Claire’s Story
I wake to the gentle clatter of breakfast preparations at the farmhouse. There’s a reassuring hum of activity in the kitchen—our host trundling crates of rosy apples in, someone humming an old troubadour melody, the clink of butter knives on wooden boards. Thomas is already staking his claim on the biggest wedge of Colombiers, and I’m perfectly fine with that, as long as he saves me the crusts.
By the time I’ve slid on my walking shoes—broken‑in just so—I’m practically drooling at the farmhouse table. A crusty boule from the local boulangerie leans against mani‑pulés of tangy sheep’s milk cheese. There’s a riot of sun-ripened fruit: fuzzy peaches, sun‑blushed strawberries, sunset orange apricots. I pile my plate high, revelling in every bite like a gourmand on a mission. Truth is, I am on a mission: to fuel myself for an 11-kilometre walk through Gascony’s golden vineyards.
Sandwich duty calls next. We slice the remaining bread into generous rounds and build towers of cheese, ham, and a slather of tapenade so piquant it could start a revolution. I tuck the sandwiches into my pack—just in case we get hungry somewhere between Eauze and Manciet—and stash extra rounds of cheese in a cooler bag, which I will absolutely forget about until I’m halfway through the walk, at which point it will be the most welcome surprise.
“Are you ready?” our hostess calls from the yard, where her old Mini—Miraculous Maya, don’t ask—is idling like an eager puppy. We haul our packs in, and with a shudder and a puff of smoke, we’re off toward Eauze. I settle into the back seat, Thomas beside me, and we trade stories about who ate the weirdest thing on our last retreat (I’m still trying to un‑taste fermented anchovy paste).
In no time, Miraculous Maya glides into the shaded plaza at the foot of Eauze’s soaring cathedral. Its stone towers reach skyward, sun‑kissed and proud, like silent sentinels inviting us to begin. Thomas gives me a conspiratorial grin. “Best brunch ever?” he asks. I shrug with all the gravitas I can muster. “I’d walk an extra kilometre for just one more slice of that cheese.”

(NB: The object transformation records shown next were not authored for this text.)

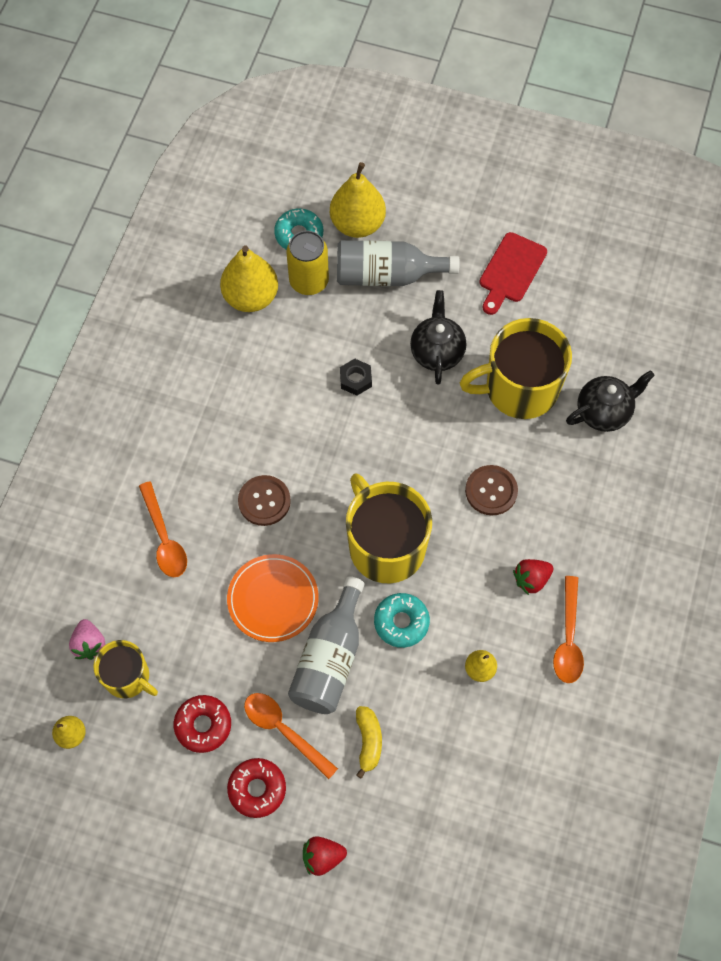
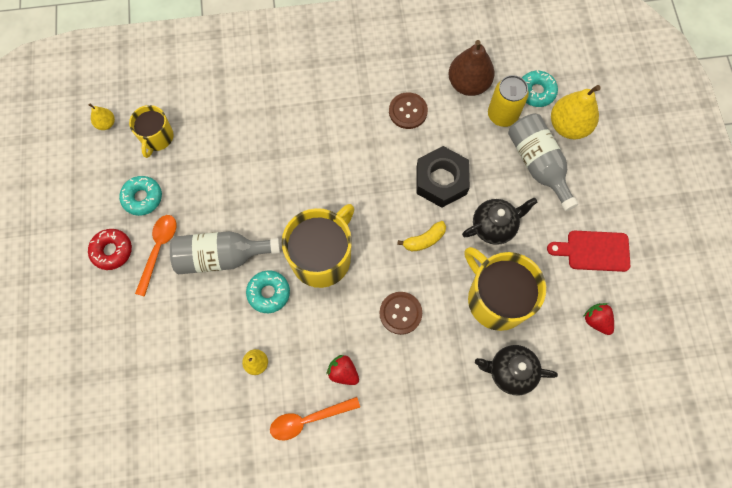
camera: 65 degrees right, 5 degrees up
(89, 644) = (170, 105): pink strawberry -> none
(164, 538) = (262, 114): orange spoon -> none
(203, 725) = (142, 198): red donut -> turquoise donut
(251, 297) = (468, 84): yellow pear -> brown pear
(264, 501) = (317, 163): brown button -> brown button (408, 111)
(273, 599) = (248, 201): orange plate -> none
(322, 857) = (81, 313): red strawberry -> red strawberry (596, 320)
(355, 379) = (441, 180): black nut -> black nut, size x2.04
(368, 741) = (172, 308): yellow banana -> yellow banana (424, 240)
(604, 412) = (510, 372): black teapot -> black teapot turned 150 degrees clockwise

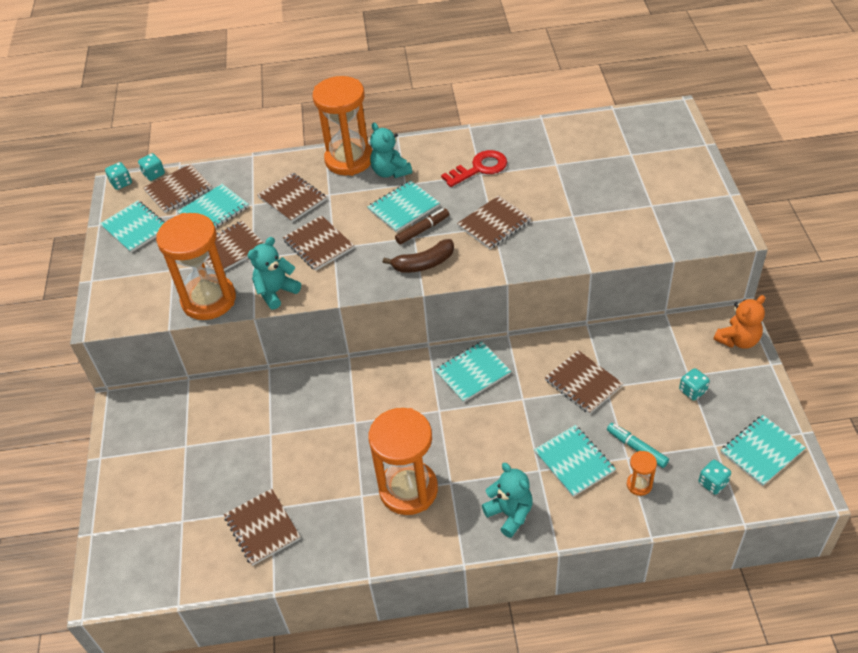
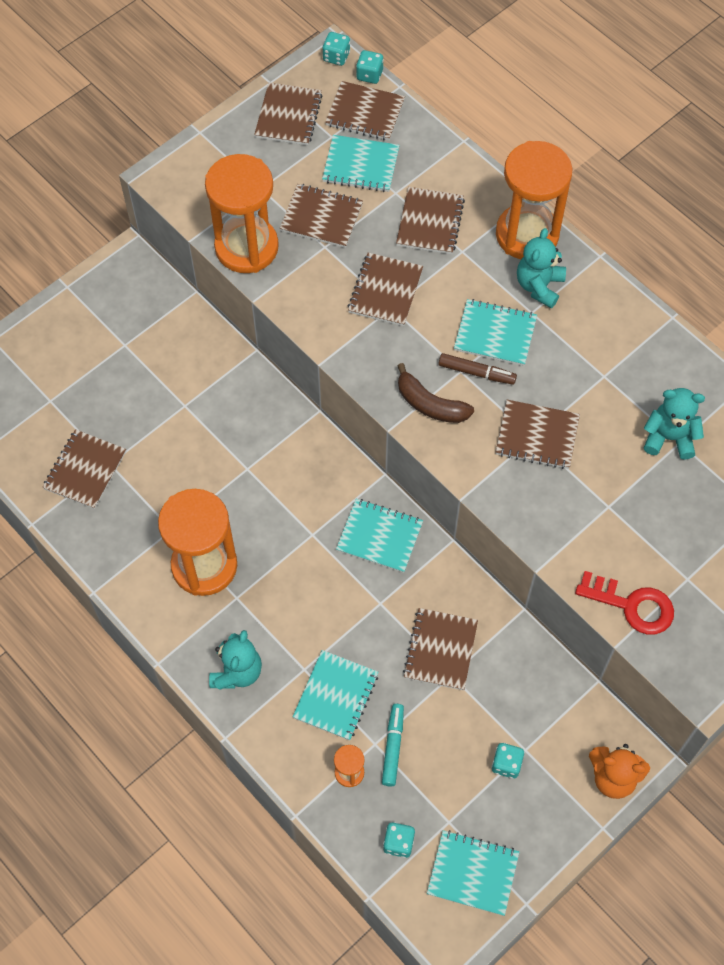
camera: 50 degrees right, 15 degrees up
(135, 228) = (288, 116): turquoise notebook -> brown notebook
(276, 292) = (297, 297): turquoise teddy bear -> turquoise teddy bear (669, 437)
(479, 168) = (612, 369): red key -> red key (632, 605)

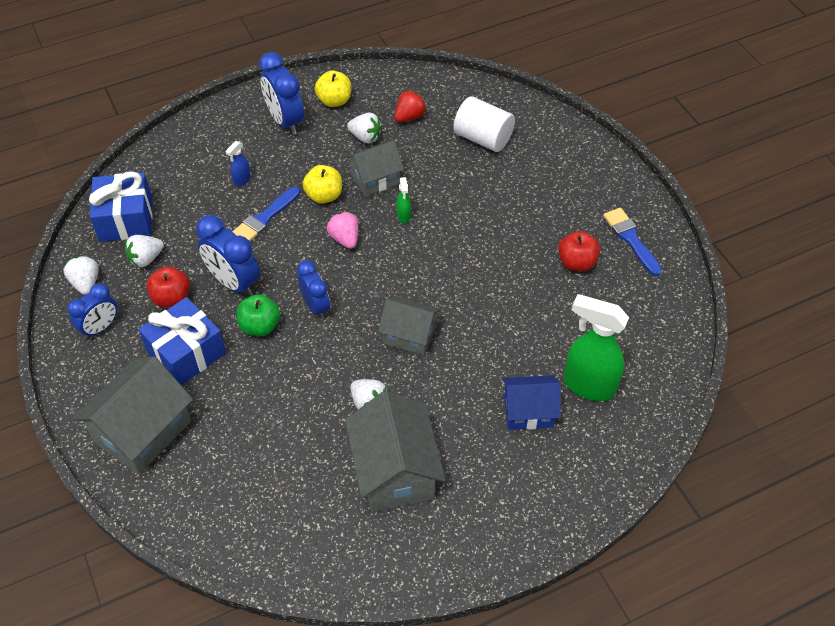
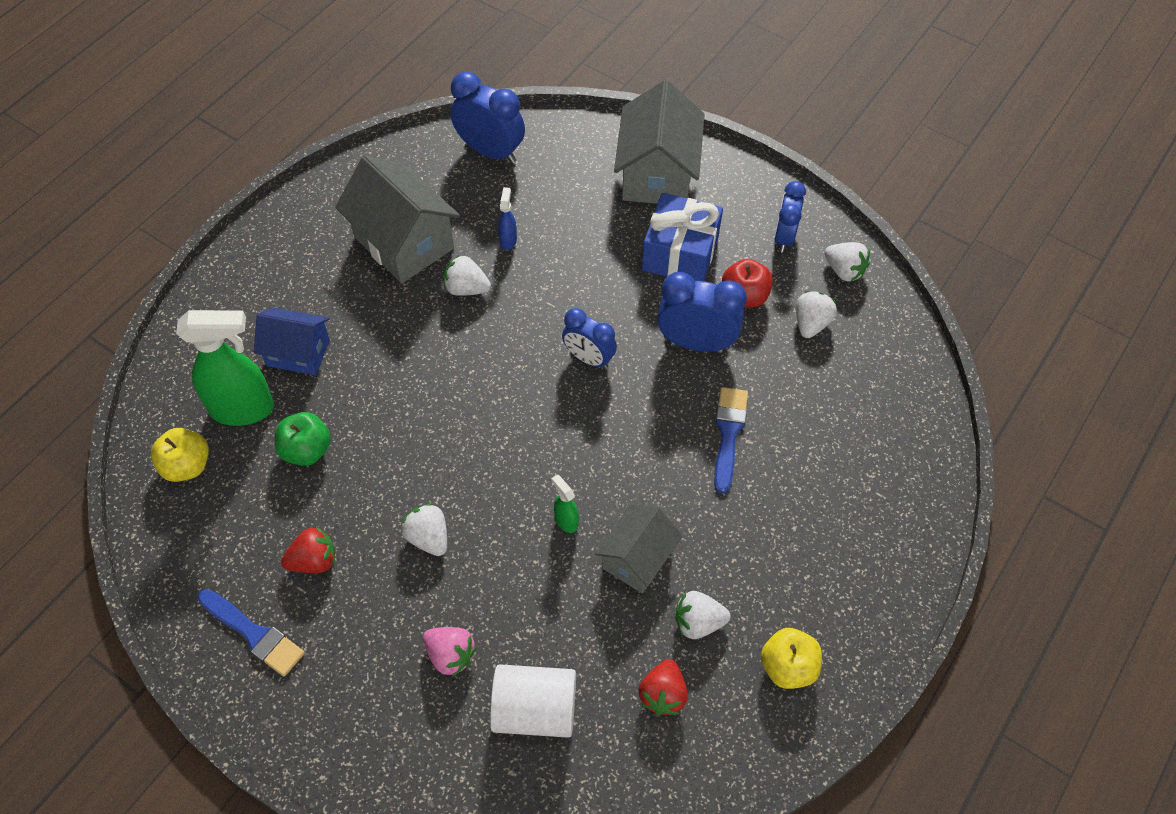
camera: 150 degrees right, 5 degrees up
(126, 219) = (878, 356): blue gift -> none
(242, 180) = (798, 471): blue spray bottle -> blue spray bottle (508, 240)
(260, 326) = (630, 311): green apple -> green apple (306, 450)
(285, 121) = (824, 592): blue clock -> blue clock (490, 151)
(324, 196) = (683, 500): yellow apple -> yellow apple (187, 466)
(345, 238) = (615, 454): pink strawberry -> pink strawberry (450, 655)
(409, 335) = (467, 374): grey house -> none
(496, 244) = (428, 537): none -> white strawberry
(528, 412) = (298, 353): blue house -> blue house turned 45 degrees clockwise
(576, 262) = (314, 561): red apple -> red strawberry

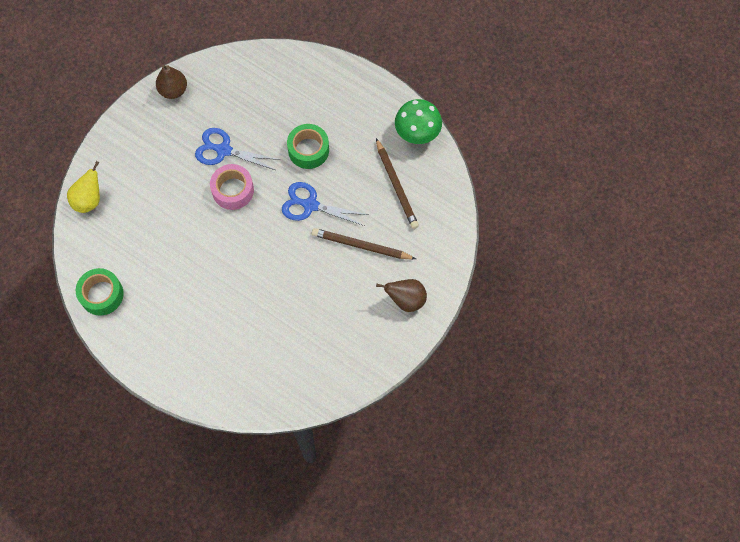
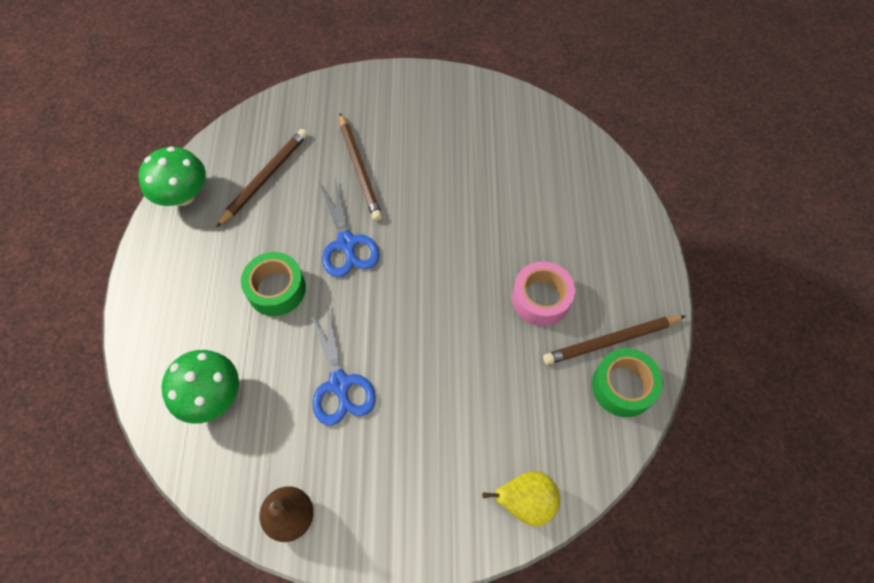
camera: 125 degrees left, 5 degrees down
(130, 310) = (611, 341): none -> brown pencil
(233, 190) = (386, 335): pink tape -> pink tape (541, 299)
(267, 86) = (212, 396): none -> green mushroom
(406, 300) = (389, 101): brown pear -> none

We pile out, stretching limbs that are used to the comforts of sofas and nothing more strenuous than gentle morning stretches. Our hostess swings Maya away, and we’re on our own. Twelve bells ring out from the cathedral—clear, jubilant peals that echo across cobblestones and ribbons of bright spring light. I listen to the last note dissolve into the sky, and that’s when I realise: I’m exactly where I want to be.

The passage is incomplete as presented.